Entende, por isso, este tribunal que uma interpretação estrita e literal da verba 28.1 da TGIS levará a resultados constitucionalmente inadmissíveis, impondo-se, assim, uma interpretação conforme ao texto constitucional, à luz dos referidos princípios, como defendido pela Requerente.

Assim sendo, conclui-se que, para efeitos de determinação do âmbito de incidência da verba 28.1 da TGIS, deverá ser tido em conta, não apenas o valor patrimonial do prédio, mas também a concreta proporção do direito dos seus comproprietários. De outro modo, e como referido supra, teríamos uma manifesta desigualdade dos comproprietários face a proprietários singulares de prédios com valor equivalente ao valor da quota-parte dos comproprietários, caso este fosse inferior ao limite mínimo de sujeição referido.

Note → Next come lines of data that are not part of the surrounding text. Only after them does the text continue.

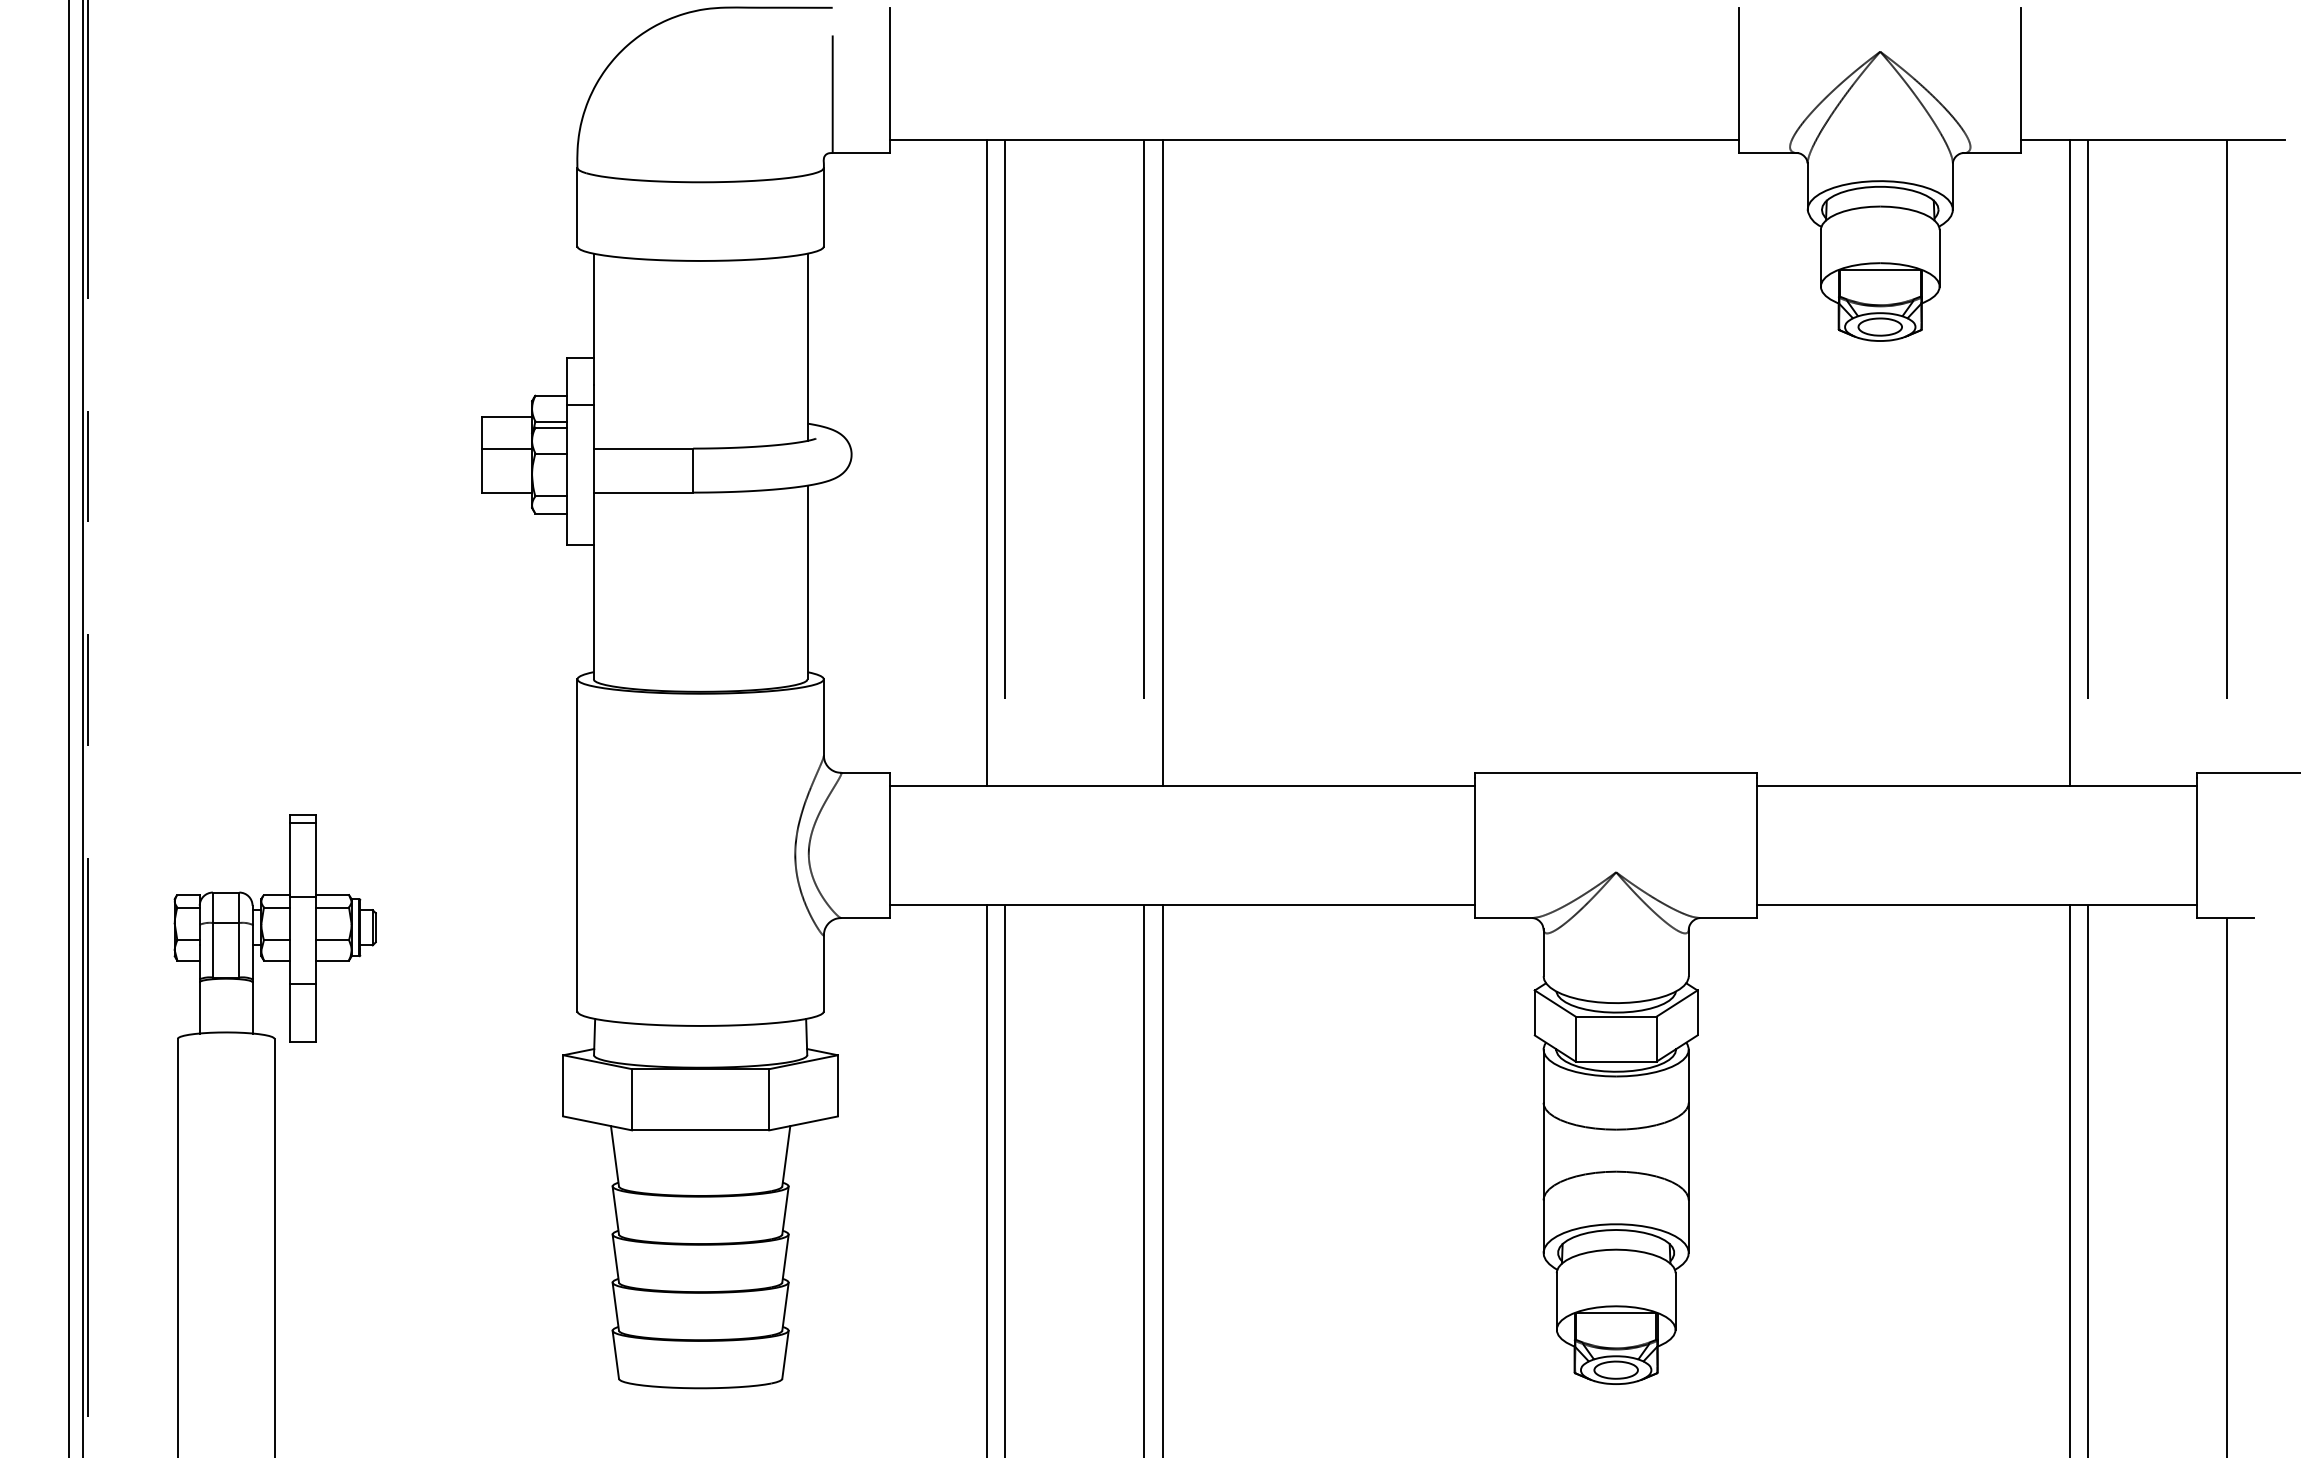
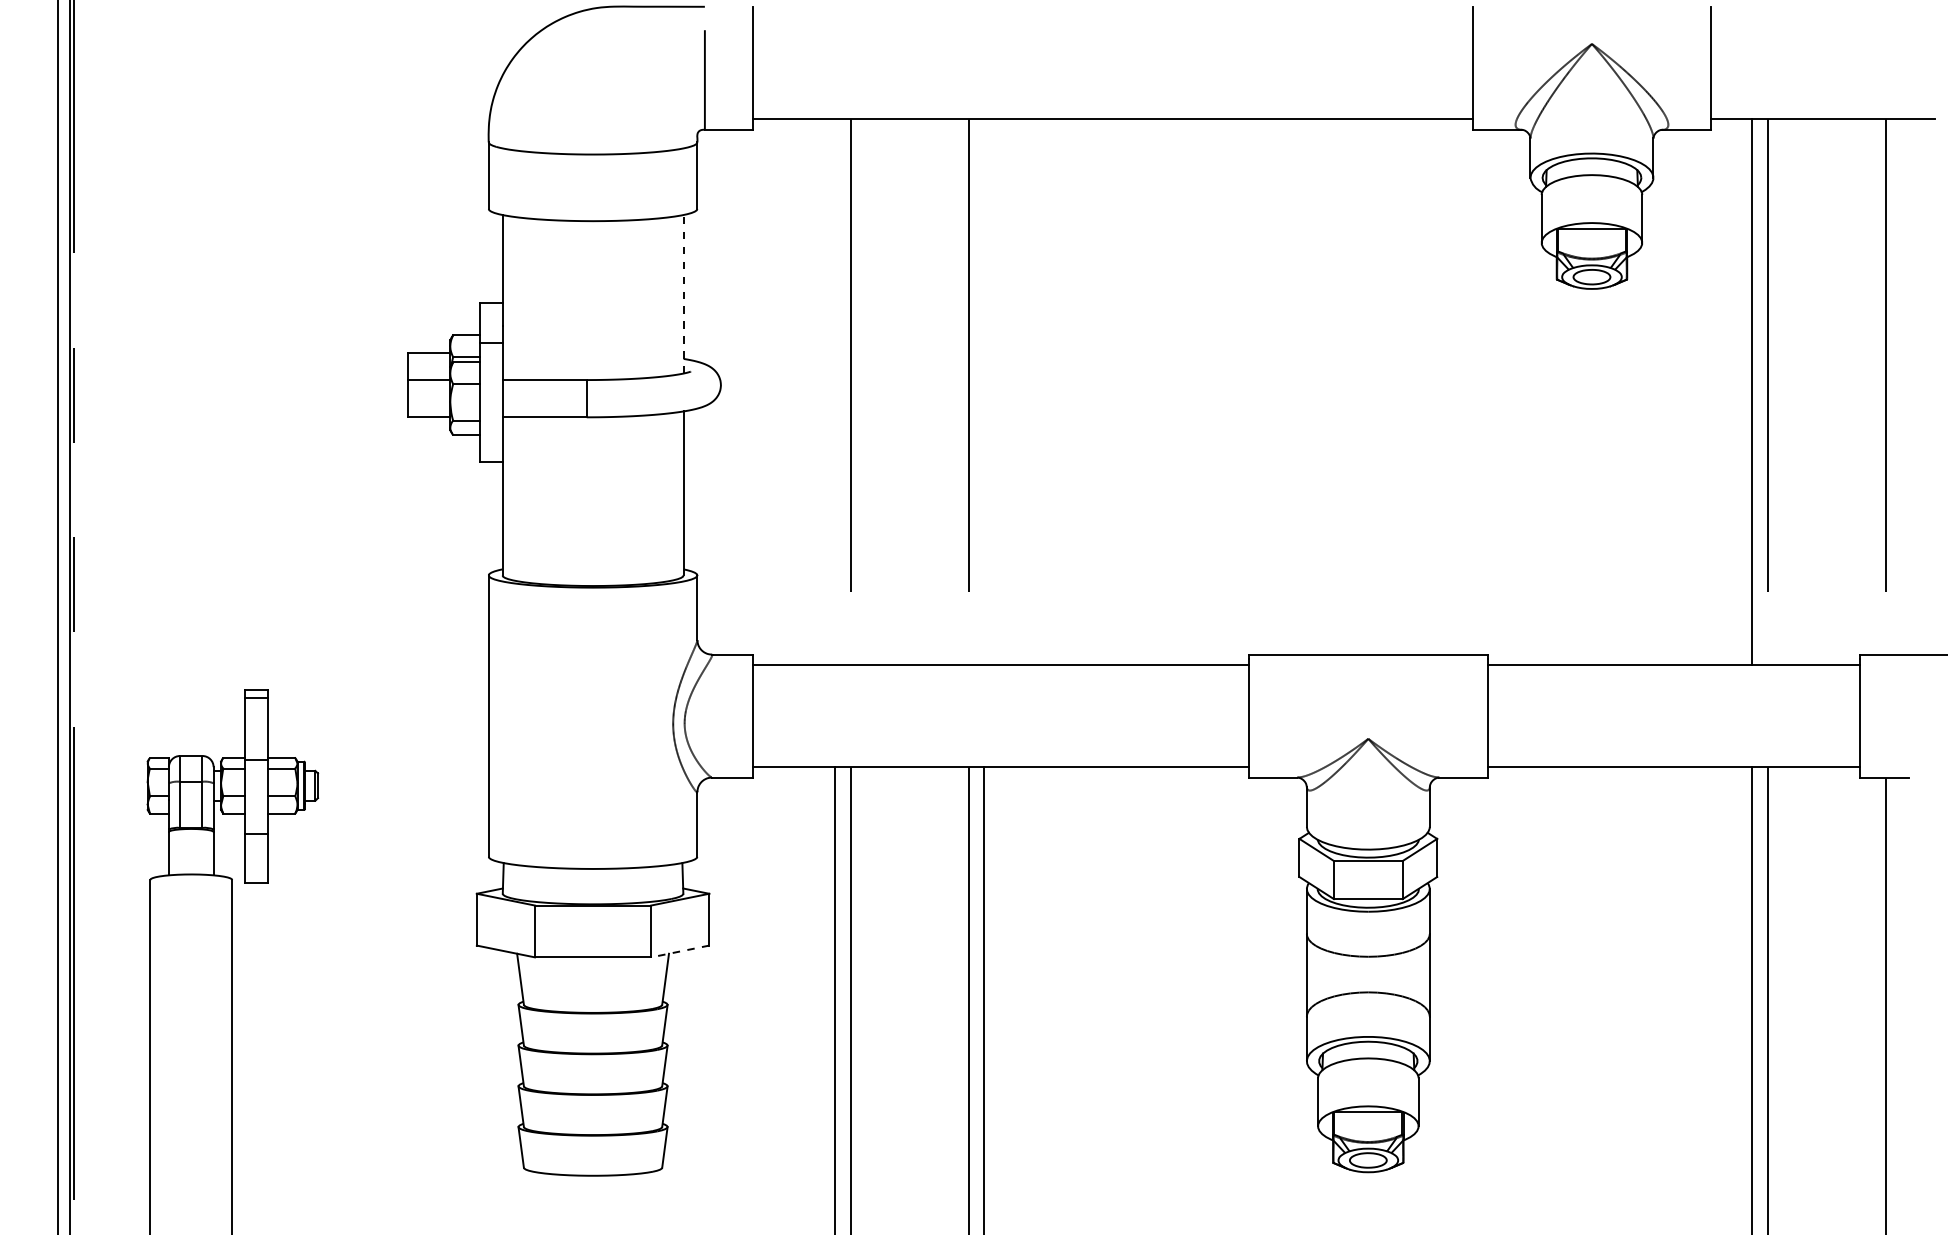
line: (807, 347) -> (683, 294), solid -> dashed
line: (986, 462) -> (835, 391), removed
line: (1162, 462) -> (984, 391), removed
line: (803, 1123) -> (680, 951), solid -> dashed

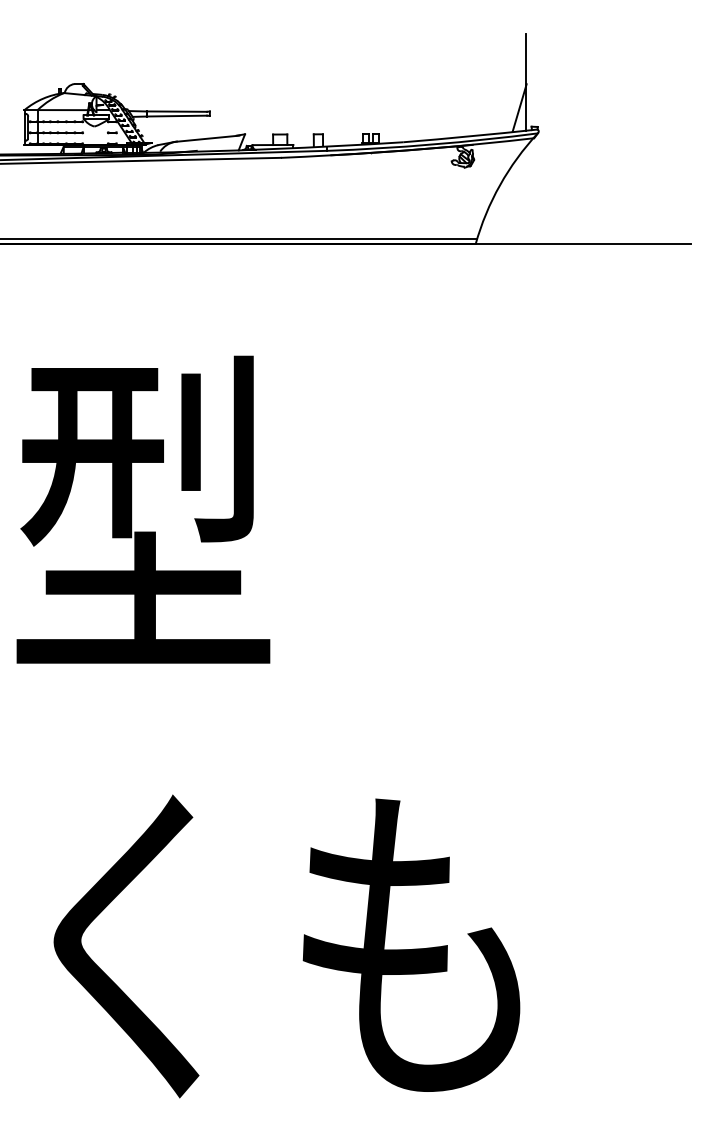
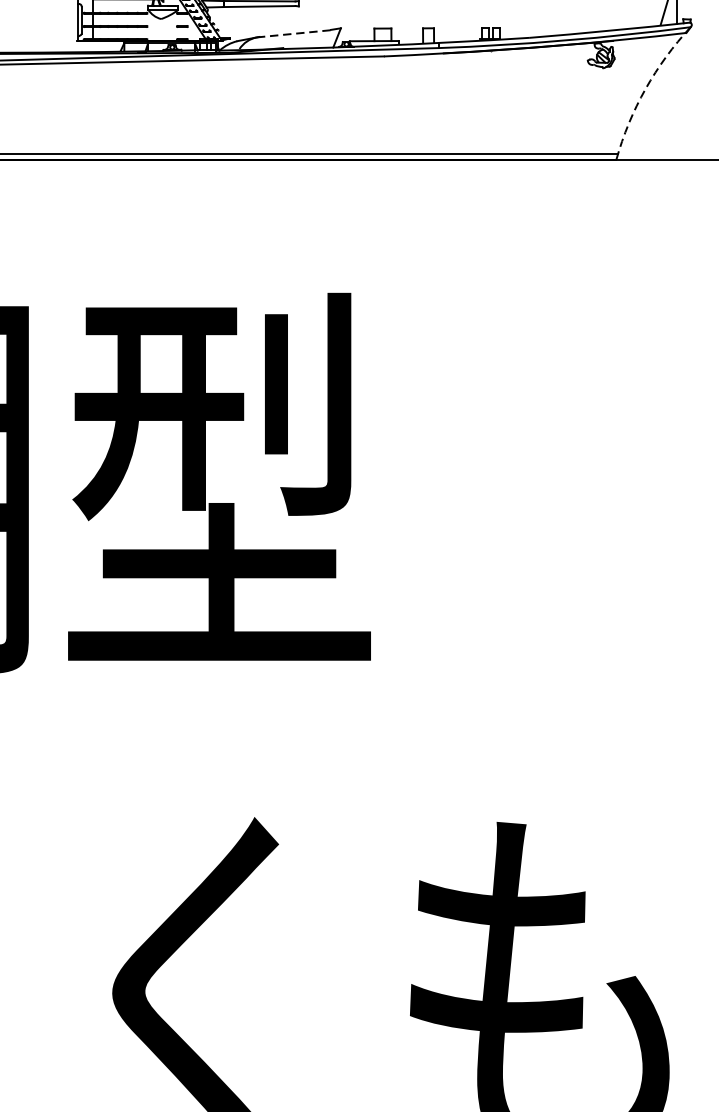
line: (207, 138) -> (296, 33), solid -> dashed
arc: (500, 185) -> (646, 89), solid -> dashed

Assim, tal como no caso em apreço, se o valor patrimonial tributário da quota parte do comproprietário for inferior ao limite mínimo de incidência de € 1.000.000, não haverá sujeição à verba 28 da TGIS, mesmo que o valor patrimonial total do prédio em causa seja superior àquele limite.

Resta, assim, concluir pela ilegalidade dos actos impugnados que deverão, por isso, ser anulados, com as demais consequências legais, como peticionado pela Requerente.

 

VII.       DECISÃO

 

De harmonia com o exposto, decide este Tribunal Arbitral julgar procedente o pedido deduzido pela Requerente e, em consequência, declarar ilegais, por violação da verba 28.1 da TGIS, o despacho de deferimento parcial da reclamação graciosa e os actos de liquidação do Imposto do Selo do ano de 2014, com referência aos prédios supra identificados, com consequente reembolso à Requerente dos montantes que tenha eventualmente pago.

 

Valor do processo: De harmonia com o disposto no artigo 306.º, n.º 2, do CPC e 97.º-A, n.º 1, alínea a), do CPPT e 3.º, n.º 2, do Regulamento de Custas nos Processos de Arbitragem Tributária fixa-se ao processo o valor de € 14.534,80, correspondente ao valor total das liquidações impugnadas.

 

Custas: Nos termos do n.º 4 do art. 22.º do RJAT, fixa-se o montante das custas em € 918,00, nos termos da Tabela I anexa ao Regulamento de Custas nos Processos de Arbitragem Tributária, a cargo da Requerida.

 

Registe-se e notifique-se esta decisão arbitral às partes.

 

Lisboa, 27-06-2016

 

O Árbitro Singular

 

 

(Maria Forte Vaz)

 

 

 

 



[1] O Dever Fundamental de Pagar Impostos, Almedina, 2004, pág. 443.